The organization also sped up its rollout of touchless systems to safely bring people back into the hospital —  systems that allow patients to do everything from checking in to paying their bills using their own devices.

Hospital physicians went touchless, too.

CUHC had previously installed medical transcription software developed by Nuance, the company behind Dragon Legal. But when COVID-19 arrived, having hospital physicians share workstation microphones suddenly seemed unwise. So CUHC moved up implementation of a cloud-based transcription service that allows doctors to dictate notes using their own smart phones as mobile mics.

Mazzarelli and his colleagues also began testing an AI-powered virtual assistant that can listen to an exchange between a physician and patient and generate a set of notes complete with doctor’s orders and a properly formatted medical chart. Currently, a live person needs to check the virtual assistant’s work. But the amount of human supervision required is steadily declining, and Mazzarelli thinks that within a decade, such artificially intelligent helpers will be ubiquitous.

“Physicians will never write a note again,” he says.

That part of the future can’t arrive quickly enough. High burnout rates amongst healthcare providers have been a problem for years, and preliminary evidence suggests that the pandemic has caused them to spike. Mazzarelli’s own research — he co-authored the book Compassionomics (The Revolutionary Scientific Evidence that Caring Makes a Difference) — has shown that when healthcare providers make an effort to show kindness and empathy to their patients, burnout rates go down and outcomes improve.

By reducing the amount of time that physicians spend doing data entry (“we see patients for free; we get paid to do paperwork,” Mazzarelli says), AI scribes could allow providers to focus on forging the kind of doctor-patient relationships that protect against work-related stress and improve quality of care.

“I think that this is going to be one of the tools that will really help people connect,” Mazzarelli says.

Mazzarelli also anticipates that AI will make computerized clinical decision support systems more common in hospital settings.

These software tools analyze electronic medical records and other sources of patient data to generate alerts, reminders, and treatment recommendations. Currently, their abilities are quite limited. But the same technological progress that is slowly making AI scribes a reality also points to a future where artificially intelligent decision support systems, fueled by reams of personal medical data from electronic health records and digital monitoring devices, will help doctors prevent patients from slipping into septic shock or suffering adverse drug reactions.

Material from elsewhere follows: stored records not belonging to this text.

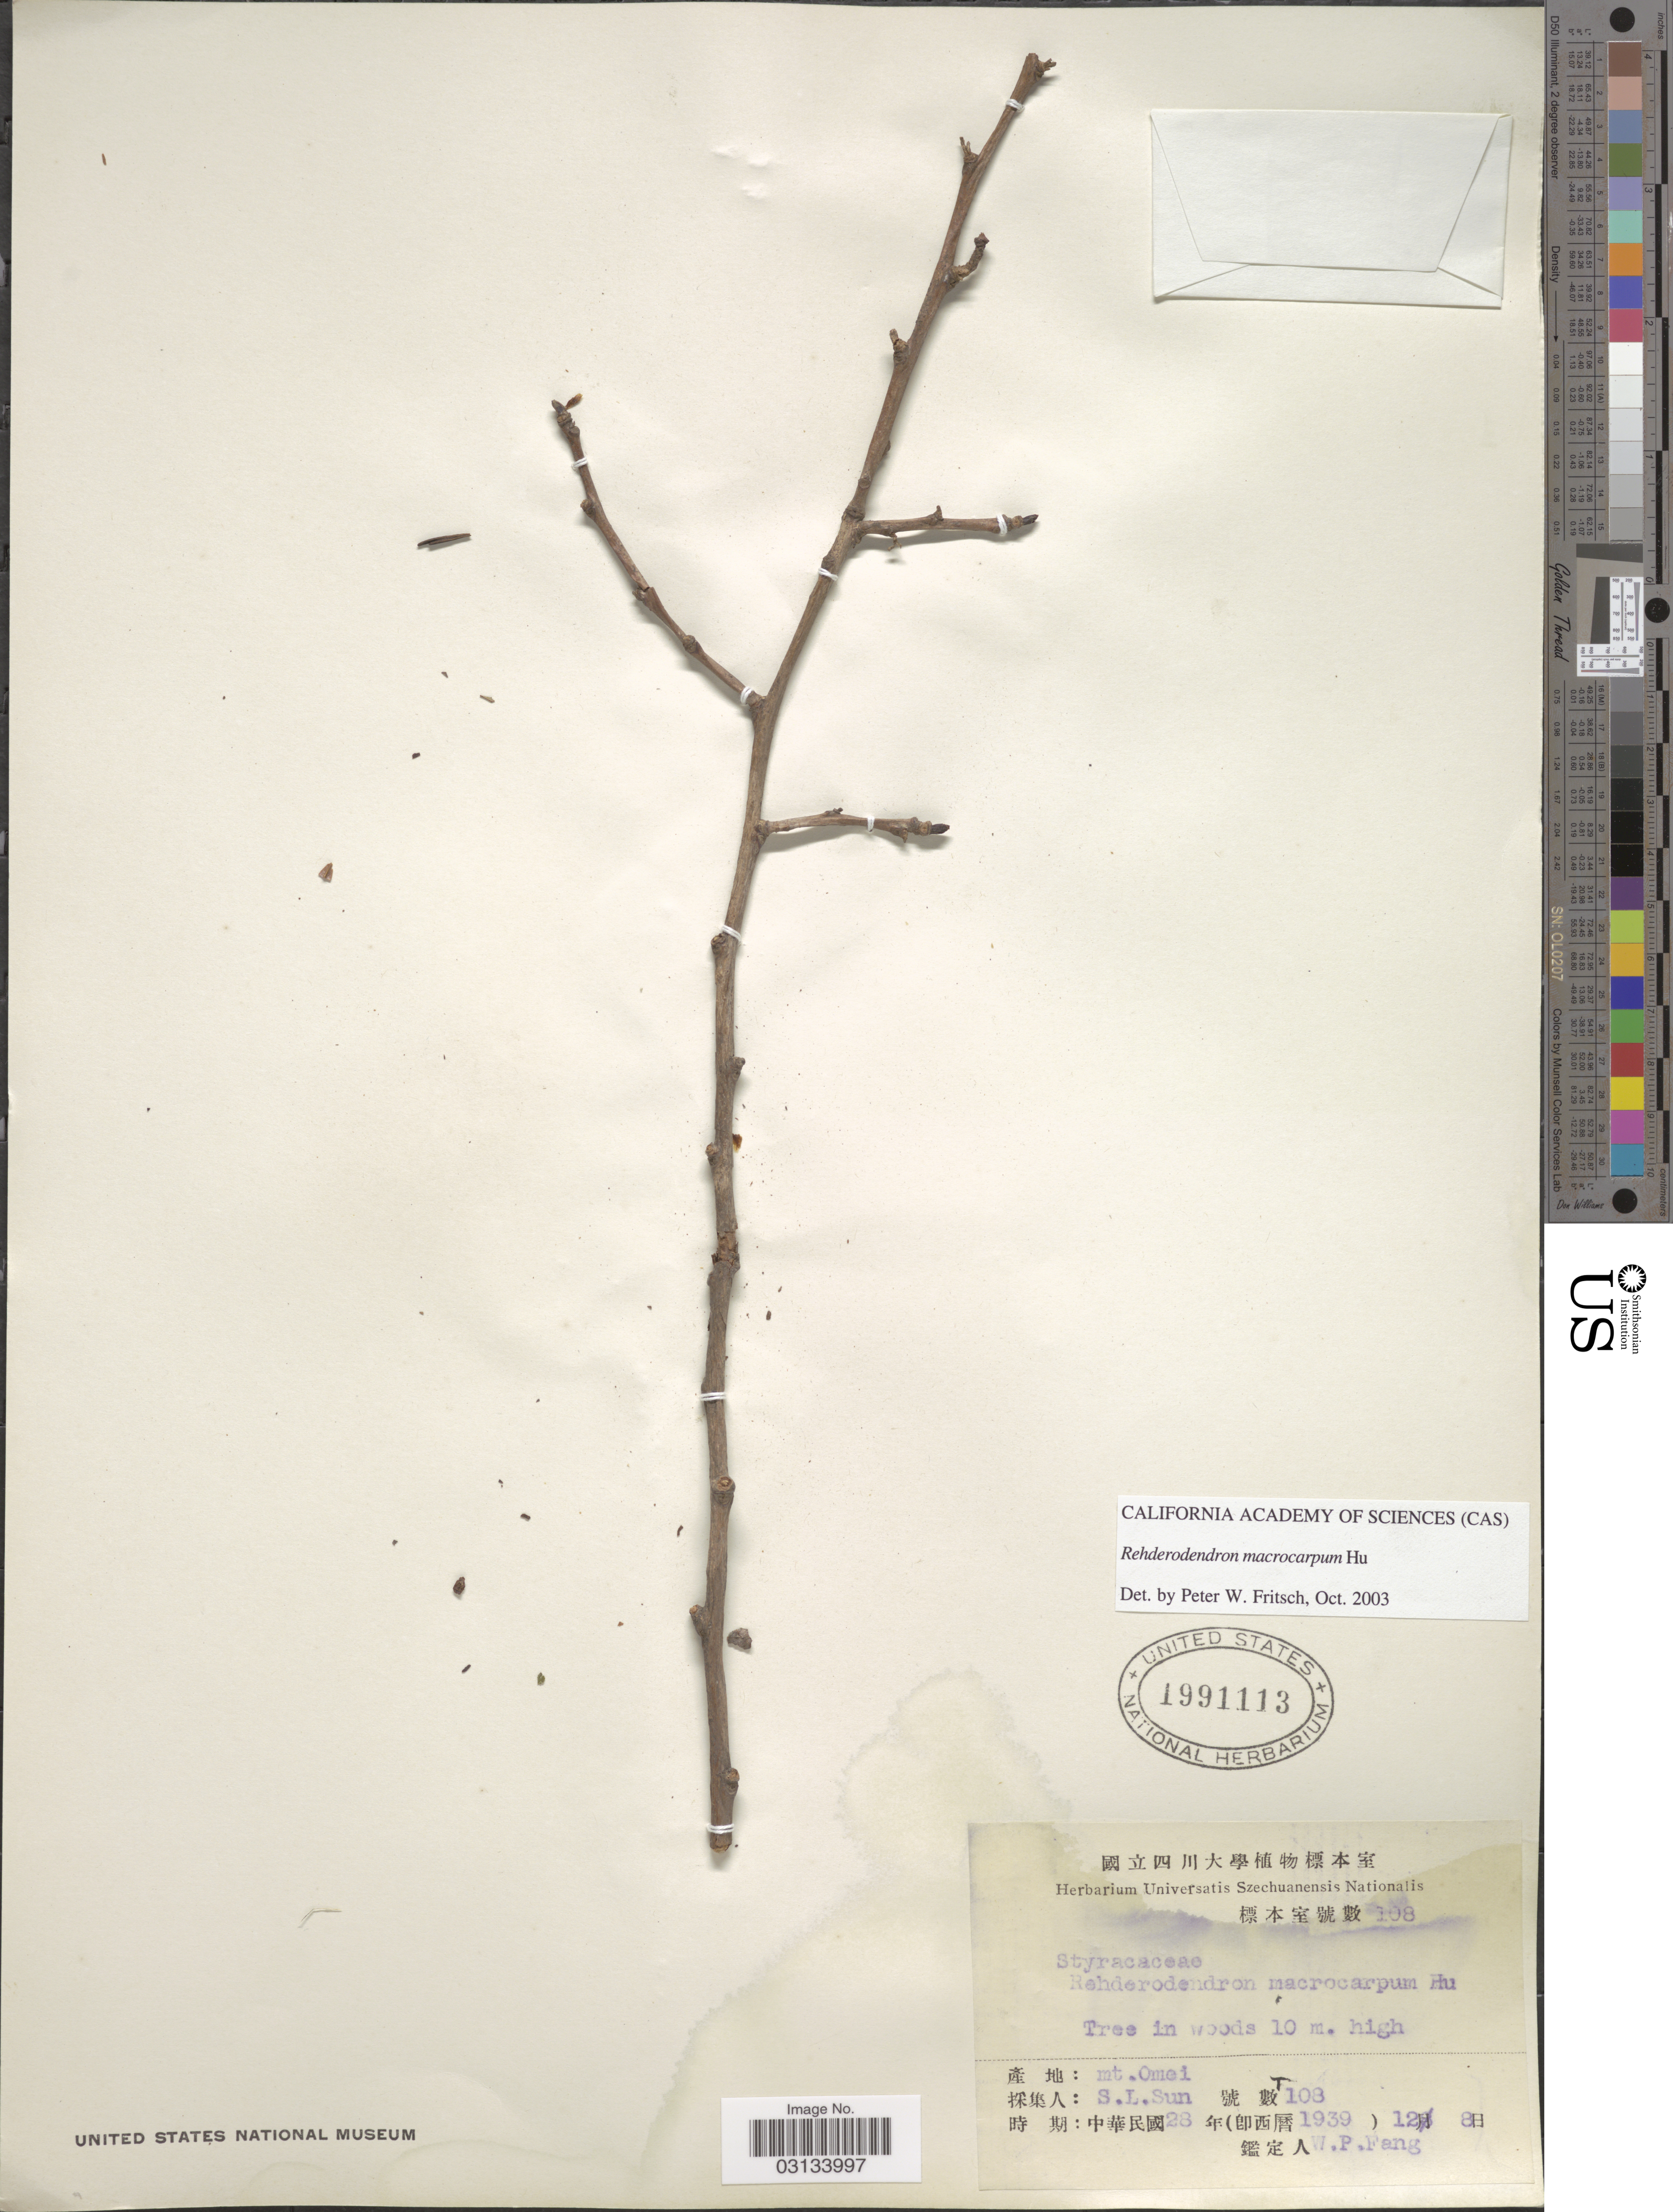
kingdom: Plantae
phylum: Tracheophyta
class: Magnoliopsida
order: Ericales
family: Styracaceae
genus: Rehderodendron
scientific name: Rehderodendron macrocarpum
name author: Hu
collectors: S. L. Sun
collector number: T108?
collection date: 1939-12-08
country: China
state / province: Sichuan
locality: Mt. Omei.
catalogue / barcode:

The extent to which these technological trends continue depends in part on the regulatory environment.

The explosion in telemedicine during the pandemic, for example, was enabled by a series of federal waivers that made it easier for Medicare and Medicaid patients to receive telehealth services while allowing providers to bill for those services as if they were delivered in person. Whether those waivers will stay in place remains to be seen. And the FDA’s regulatory requirements for clinical decision support systems are still under development.

But as the sheer amount of data available to healthcare providers continues to increase, there seems to be no putting the genie back in the bottle.

“You can’t expect everyone to fit all of that information into their heads,” Mazzarelli says. “As medicine gets more and more complex, we need technology to help us.”

Alexander Gelfand is a freelance journalist based in New York City who often covers business, science, and healthcare.